— Passage to read —
With the development of computer technology and micro-fabrication process, some miniature spectrometers are designed to meet the requirements in wide fields. Some miniature spectrometers using micro-electro-mechanical systems (MEMS), micro-opto-electro-mechanical systems (MOEMS), integrated optics technology and binary optics technology have been reported in literatures [9–11]. For example, a Fabry-Perot (F-P) based miniature spectrometer with compact size has been developed, which can realize static broadband measurement. However, because the F-P cavity in the miniature device is usually based on a first-order mode operation, the thickness of mirror metal layer limits the spectral resolution of the device. Although higher order mode operation can improve the resolution, it is difficult to guarantee two mirrors in the device are fully parallel. Therefore, the resolution of the spectrometer cannot be very high [12,13].

— Activity 1 —
In the passage on miniature spectrometers, what limits the spectral resolution of a Fabry-Perot device whose cavity uses first-order mode operation?

— Scene geometry reasoning data —
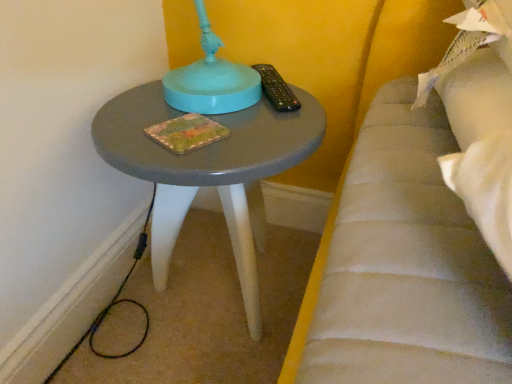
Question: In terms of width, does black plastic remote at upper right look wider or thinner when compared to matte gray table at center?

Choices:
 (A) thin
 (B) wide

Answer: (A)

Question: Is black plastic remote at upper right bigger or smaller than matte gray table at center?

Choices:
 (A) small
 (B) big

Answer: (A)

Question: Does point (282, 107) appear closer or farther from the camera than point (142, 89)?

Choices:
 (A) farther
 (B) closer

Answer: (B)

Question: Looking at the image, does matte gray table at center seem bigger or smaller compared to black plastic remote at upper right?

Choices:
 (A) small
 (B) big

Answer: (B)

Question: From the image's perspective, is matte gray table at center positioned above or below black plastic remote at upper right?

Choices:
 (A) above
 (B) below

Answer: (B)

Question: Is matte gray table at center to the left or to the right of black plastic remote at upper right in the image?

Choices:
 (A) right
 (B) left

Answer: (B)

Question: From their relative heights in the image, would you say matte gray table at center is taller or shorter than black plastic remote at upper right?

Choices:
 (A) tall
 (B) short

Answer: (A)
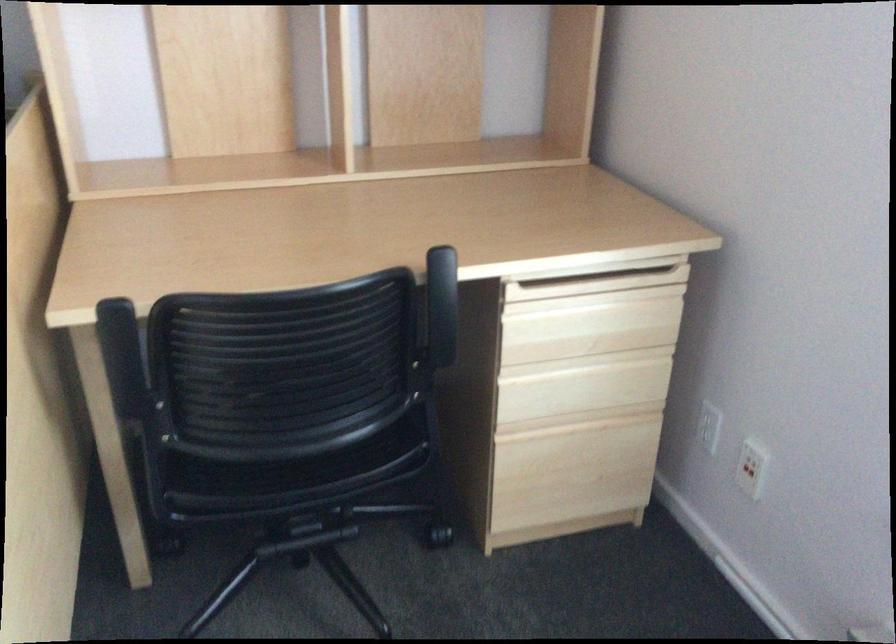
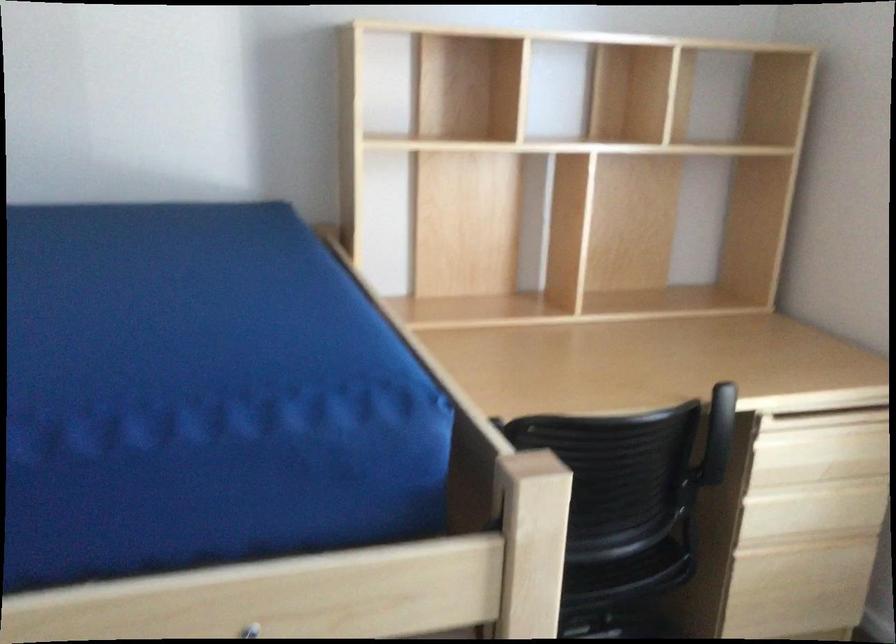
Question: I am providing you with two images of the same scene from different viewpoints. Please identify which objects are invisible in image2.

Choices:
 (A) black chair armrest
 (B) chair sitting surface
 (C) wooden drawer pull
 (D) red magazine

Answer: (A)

— Activity 2 —
Count the lines of the records that contain the string "left", treating case as significant. Give only the number.

— Exercise output 1 —
The thickness of the mirror metal layer.

— Exercise output 2 —
2